El lenguaje es deliberadamente opaco y sugerente. El narrador no dice que Tamar se vistió de ramera. Esa es la inferencia que hace Judah, y tiene la intención de hacer, pero el narrador deja que Judah saque la conclusión. “Cuando Judá la vio, pensó que era una ramera porque se había cubierto el rostro” (wayyaḥšĕbehā lĕzônâ kî kissĕtâ pānê(y)hā) (v 15).13 Su acción se presenta de la siguiente forma natural a partir de esa inferencia: “[Entonces] él se acercó a ella al costado del camino” y le hizo proposiciones. Y Tamar, de acuerdo con su papel asumido, le pregunta cuánto valen sus favores para él (v 16).

Judá le ofrece un cabrito de su rebaño, pero Tamar exige una prenda hasta que él pueda enviarlo, especificando su sello, cordón y bastón, que le da. Con la negociación esencial completada, comienza la acción crítica: “Él se acostó con ella y ella concibió de él” (v 18b). La escena concluye con la nota de que ella partió, quitándose el velo y retomando sus ropas de viuda (v 19). ¿Cómo debemos entender esta escena de atrapamiento y por qué tiene éxito?

A Tamar, víctima de la injusticia de su suegro, se le han negado los medios para cumplir con su deber hacia su difunto esposo y para lograr un sentido de autoestima femenina al tener un hijo. Su plan audaz y peligroso tiene como objetivo lograr ese fin por medio del hombre que la ha agraviado. 14 Satisface tanto el deber como la venganza. No es un marido lo que quiere, sino un heredero para Judá, y por eso se acerca a la fuente. Lo que quiere es el coito, no el matrimonio.
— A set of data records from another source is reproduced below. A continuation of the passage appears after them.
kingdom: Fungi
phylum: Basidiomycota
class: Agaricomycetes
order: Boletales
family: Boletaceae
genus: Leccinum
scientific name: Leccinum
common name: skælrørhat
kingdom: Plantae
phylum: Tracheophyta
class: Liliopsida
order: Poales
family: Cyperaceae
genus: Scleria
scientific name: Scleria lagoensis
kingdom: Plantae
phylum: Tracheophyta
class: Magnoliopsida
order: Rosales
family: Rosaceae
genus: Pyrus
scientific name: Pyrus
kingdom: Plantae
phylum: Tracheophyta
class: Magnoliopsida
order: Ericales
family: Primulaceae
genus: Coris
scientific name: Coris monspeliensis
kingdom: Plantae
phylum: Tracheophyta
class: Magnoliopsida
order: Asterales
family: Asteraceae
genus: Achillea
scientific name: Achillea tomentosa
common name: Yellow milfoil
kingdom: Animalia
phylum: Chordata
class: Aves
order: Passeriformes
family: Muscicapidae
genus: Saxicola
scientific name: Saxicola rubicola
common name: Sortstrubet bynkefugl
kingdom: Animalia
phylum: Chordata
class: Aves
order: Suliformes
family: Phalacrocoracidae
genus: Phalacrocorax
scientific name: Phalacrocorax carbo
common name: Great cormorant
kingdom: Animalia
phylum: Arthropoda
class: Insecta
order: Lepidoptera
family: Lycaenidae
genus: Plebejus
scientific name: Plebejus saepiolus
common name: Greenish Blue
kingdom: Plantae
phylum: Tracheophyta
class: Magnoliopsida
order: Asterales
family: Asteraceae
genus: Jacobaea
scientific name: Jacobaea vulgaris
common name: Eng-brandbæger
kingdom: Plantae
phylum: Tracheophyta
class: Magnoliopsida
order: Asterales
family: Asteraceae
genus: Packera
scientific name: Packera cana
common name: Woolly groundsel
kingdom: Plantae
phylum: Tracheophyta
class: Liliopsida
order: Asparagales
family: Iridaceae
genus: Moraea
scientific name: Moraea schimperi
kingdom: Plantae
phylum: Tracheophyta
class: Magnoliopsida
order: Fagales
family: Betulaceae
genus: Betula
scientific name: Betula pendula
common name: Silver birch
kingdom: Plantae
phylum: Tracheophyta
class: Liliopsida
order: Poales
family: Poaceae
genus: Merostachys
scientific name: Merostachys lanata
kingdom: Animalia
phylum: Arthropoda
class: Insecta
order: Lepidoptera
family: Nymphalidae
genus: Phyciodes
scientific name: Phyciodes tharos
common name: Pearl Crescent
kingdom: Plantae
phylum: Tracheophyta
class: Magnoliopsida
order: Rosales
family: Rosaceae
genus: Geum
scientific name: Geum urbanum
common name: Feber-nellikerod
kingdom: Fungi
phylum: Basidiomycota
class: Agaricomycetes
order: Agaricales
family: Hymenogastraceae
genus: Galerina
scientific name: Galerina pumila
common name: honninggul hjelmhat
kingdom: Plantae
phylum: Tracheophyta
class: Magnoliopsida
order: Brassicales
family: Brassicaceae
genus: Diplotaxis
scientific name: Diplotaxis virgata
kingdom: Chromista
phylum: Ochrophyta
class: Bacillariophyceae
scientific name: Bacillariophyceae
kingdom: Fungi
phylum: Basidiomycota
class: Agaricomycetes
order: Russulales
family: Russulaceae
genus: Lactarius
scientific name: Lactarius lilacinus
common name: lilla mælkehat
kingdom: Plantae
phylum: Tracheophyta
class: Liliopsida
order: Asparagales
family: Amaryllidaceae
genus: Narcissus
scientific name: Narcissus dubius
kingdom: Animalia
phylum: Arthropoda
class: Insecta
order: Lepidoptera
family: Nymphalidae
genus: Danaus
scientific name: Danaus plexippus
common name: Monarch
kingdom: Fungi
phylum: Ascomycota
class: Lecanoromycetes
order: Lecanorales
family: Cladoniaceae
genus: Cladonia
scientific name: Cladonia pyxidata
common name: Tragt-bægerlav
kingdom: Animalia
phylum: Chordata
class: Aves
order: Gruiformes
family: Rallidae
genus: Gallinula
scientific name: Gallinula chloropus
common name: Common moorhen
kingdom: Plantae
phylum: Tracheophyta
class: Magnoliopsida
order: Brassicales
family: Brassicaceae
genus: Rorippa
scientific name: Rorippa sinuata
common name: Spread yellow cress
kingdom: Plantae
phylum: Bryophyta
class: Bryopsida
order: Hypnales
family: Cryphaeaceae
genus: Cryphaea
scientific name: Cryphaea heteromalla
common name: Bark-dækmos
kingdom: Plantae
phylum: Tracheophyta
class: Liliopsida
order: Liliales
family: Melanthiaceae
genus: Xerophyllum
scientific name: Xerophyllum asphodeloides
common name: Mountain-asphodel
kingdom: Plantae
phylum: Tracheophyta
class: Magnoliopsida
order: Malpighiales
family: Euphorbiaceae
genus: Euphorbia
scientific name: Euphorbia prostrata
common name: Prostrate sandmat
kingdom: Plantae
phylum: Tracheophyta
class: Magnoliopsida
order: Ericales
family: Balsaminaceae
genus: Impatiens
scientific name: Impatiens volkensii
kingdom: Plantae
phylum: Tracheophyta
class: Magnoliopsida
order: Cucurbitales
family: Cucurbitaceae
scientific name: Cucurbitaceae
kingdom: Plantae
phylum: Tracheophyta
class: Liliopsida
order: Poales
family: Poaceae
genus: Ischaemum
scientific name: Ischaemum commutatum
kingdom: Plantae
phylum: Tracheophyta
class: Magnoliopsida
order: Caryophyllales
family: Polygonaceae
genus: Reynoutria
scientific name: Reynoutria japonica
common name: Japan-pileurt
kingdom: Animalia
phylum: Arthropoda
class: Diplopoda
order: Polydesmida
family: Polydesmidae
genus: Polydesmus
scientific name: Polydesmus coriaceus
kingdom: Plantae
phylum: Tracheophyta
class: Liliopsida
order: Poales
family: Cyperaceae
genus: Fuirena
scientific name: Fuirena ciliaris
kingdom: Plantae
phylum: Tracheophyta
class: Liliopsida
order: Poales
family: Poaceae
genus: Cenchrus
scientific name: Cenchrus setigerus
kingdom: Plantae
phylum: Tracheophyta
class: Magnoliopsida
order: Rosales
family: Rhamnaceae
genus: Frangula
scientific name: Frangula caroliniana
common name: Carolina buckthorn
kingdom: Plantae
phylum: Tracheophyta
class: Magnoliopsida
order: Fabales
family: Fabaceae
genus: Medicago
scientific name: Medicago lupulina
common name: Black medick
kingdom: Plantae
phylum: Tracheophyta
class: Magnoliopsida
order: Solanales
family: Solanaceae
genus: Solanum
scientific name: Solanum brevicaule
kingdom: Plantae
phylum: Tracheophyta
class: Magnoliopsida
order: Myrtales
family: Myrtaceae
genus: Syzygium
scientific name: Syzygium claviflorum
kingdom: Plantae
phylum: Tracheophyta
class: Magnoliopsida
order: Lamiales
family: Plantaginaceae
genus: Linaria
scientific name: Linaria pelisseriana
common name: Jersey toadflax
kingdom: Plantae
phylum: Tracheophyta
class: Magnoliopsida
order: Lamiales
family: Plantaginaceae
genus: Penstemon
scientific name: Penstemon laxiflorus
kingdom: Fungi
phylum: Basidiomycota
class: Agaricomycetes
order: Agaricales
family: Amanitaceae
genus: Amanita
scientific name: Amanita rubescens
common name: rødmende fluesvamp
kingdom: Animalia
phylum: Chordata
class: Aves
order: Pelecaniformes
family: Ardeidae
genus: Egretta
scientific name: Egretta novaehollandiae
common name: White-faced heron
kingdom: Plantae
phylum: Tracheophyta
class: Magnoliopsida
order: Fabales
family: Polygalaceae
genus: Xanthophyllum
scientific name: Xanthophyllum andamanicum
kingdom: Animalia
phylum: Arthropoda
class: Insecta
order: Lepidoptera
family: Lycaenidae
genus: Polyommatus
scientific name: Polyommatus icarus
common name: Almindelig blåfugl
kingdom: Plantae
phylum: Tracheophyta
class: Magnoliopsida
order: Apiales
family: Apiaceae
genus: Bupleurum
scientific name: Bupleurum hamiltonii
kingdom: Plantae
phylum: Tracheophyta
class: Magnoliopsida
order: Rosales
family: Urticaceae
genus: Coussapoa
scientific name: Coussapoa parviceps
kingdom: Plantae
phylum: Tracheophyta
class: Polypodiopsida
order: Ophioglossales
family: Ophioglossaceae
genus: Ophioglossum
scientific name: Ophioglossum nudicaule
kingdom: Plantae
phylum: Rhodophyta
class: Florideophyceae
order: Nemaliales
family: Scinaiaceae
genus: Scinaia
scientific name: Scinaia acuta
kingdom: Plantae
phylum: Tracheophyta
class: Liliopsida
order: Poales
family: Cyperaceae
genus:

Su plan funciona debido al papel que ha elegido para lograr este fin. Las características de la historia que hacen que funcione involucran presuposiciones comúnmente aceptadas con respecto a la prostituta, algunas peculiares del escenario israelita/cananeo de esta historia, otras ampliamente compartidas.

Primero, Judá está necesitada y por lo tanto vulnerable. En el momento en que comienza la acción crítica, se le representa como un afligido recientemente y, por lo tanto, necesitado de gratificación o diversión sexual. El aviso sobre la muerte de su esposa ciertamente tiene la intención de proporcionar esta motivación. También es un viajero, lejos de casa, deseoso de entretenimiento y libre para buscarlo en un lugar extraño.

La prostitución se ofrece típicamente (ya menudo se organiza) como un servicio a los viajeros, una atracción turística. La atención se dirige a la actividad más que al actor o actores. El acto es básicamente anónimo; Cualquiera puede prestar el servicio.

En este caso, ese aspecto común del anonimato se ve reforzado por una costumbre de ocultar el rostro —al menos en público— y aparentemente también en la ejecución del encuentro. (Una habitación con poca luz habría ayudado a ocultarlo, aunque no está claro en este relato dónde tuvo lugar la unión). El velo de la ramera es un rasgo específico de esta historia y un requisito previo esencial para la construcción del relato, o al menos para este plan de acción. Sin embargo, no se puede universalizar.15

La posición de Tamar es probablemente tan reveladora como su atuendo. Una mujer sola sentada junto a la carretera sin negocios aparentes probablemente sería suficiente para sugerir los productos que estaba vendiendo.

El clímax de la narración llega, como dice el texto, “unos tres meses después” (o, al final del primer trimestre), cuando se informa a Judá que su nuera Tamar se ha “prostituido”. (zānĕtâ) y “además… está encinta por prostitución” (hārâ lizĕnûnîm, v 24).

Ahora, la traducción al inglés que he citado de la RSV contiene un juego de palabras que está ausente en el hebreo, o agudiza un juego de palabras que no está enfocado en el original.